Житель Чечни у портрета президента Ичкерии Джохара Дудаева, 18 декабря 1994 года

– Говорили, конечно, но не так. Если сказать цинично, то украинцы свои, а чеченцы своими не были. Предрассудки и предубеждения, с которыми я столкнулась у наших западных журналистов (не всех), они не представляли себе, кто они такие. Была сильная пропаганда, правда, она и сейчас идет. Но Украину уже долго видят как независимое государство. Да и вообще они свои, они европейцы. А чеченцы… Ну смотрите, один журналист меня просит устроить встречу с чеченцем. Я ему привожу профессора математики, который говорит на иностранных языках, печатался и публиковался в немецких журналах. Приходит человек в костюме-тройке с галстуком, журналист обалдел. Он меня тихонько отводит в сторонку и спрашивает, действительно ли это чеченец. Теперь вы понимаете, какой образ он себе представлял? Как он представлял себе чеченца? Каким он должен быть? С кинжалом в зубах, усатый и бородатый? Вот такое было отношение к чеченцам.
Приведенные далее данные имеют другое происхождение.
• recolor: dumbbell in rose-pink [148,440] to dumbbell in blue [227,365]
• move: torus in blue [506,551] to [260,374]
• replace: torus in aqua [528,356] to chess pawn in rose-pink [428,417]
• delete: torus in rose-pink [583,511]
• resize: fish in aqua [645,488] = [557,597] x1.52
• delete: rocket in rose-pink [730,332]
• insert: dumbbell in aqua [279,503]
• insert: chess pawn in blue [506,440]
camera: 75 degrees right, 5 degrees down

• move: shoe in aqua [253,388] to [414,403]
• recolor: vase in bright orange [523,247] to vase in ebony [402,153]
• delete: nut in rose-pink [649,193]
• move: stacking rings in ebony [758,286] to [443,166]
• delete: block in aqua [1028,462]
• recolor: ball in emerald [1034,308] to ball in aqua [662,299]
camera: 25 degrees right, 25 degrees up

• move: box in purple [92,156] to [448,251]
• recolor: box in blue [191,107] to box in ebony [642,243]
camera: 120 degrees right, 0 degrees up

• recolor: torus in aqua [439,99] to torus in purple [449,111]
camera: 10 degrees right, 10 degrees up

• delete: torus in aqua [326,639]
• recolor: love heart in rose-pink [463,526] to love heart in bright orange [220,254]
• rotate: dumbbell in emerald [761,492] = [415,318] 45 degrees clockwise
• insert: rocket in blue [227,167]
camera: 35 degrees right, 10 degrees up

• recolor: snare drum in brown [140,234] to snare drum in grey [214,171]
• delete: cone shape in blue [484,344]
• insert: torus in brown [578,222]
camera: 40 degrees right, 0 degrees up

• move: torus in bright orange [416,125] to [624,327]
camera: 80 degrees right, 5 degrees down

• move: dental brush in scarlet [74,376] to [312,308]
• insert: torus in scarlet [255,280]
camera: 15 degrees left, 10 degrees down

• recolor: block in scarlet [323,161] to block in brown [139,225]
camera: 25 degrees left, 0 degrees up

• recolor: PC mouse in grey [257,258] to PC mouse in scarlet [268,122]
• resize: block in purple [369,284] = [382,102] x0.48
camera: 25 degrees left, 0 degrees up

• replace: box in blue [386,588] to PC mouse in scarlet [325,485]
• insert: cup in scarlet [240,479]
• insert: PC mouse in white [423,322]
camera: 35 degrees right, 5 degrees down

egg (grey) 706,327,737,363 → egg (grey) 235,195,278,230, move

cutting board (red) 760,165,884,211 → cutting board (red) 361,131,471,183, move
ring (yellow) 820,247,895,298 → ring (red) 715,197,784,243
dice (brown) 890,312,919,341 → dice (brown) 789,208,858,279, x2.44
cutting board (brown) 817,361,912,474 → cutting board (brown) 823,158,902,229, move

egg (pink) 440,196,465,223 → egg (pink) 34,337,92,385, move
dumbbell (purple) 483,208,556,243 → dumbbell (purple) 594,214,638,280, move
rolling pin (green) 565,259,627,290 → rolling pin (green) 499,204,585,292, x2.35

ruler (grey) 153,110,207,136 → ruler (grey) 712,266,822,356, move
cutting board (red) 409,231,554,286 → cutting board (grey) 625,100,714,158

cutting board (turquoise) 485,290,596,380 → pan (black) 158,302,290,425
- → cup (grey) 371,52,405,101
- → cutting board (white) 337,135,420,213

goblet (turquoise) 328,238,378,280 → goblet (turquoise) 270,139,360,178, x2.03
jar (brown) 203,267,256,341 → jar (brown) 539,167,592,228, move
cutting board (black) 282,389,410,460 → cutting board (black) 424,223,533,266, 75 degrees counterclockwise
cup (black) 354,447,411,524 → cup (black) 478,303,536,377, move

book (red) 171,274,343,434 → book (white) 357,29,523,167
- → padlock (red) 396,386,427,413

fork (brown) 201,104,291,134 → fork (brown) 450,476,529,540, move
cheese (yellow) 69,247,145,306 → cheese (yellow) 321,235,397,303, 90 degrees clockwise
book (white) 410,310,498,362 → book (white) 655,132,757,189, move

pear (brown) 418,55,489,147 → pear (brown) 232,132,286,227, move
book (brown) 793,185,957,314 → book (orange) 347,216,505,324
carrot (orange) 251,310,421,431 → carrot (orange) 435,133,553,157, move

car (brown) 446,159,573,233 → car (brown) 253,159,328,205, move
Потом нас просят организовать встречу с кем-то из русских беженцев из Чечни, но не вместе. Когда я спросила почему, они сказали, что во избежание конфликта. Впрочем, когда нас приглашали на Запад, то расселили в двух разных номерах: украинцев и русских. Наверное, думали, что мы там устроим войнушку на чужой территории. Это было грустно, потому что это были близкие друзья, с которыми нам приходилось работать. Вместо того чтобы посидеть и болтать, приходилось расходиться по гостиницам на большие расстояния. Вот такое было отношение.

Украинцы для Запада выглядят как свои, а отношение к чеченцам было иное. Такое было, но уже прошло, все меняется, и порой в лучшую сторону.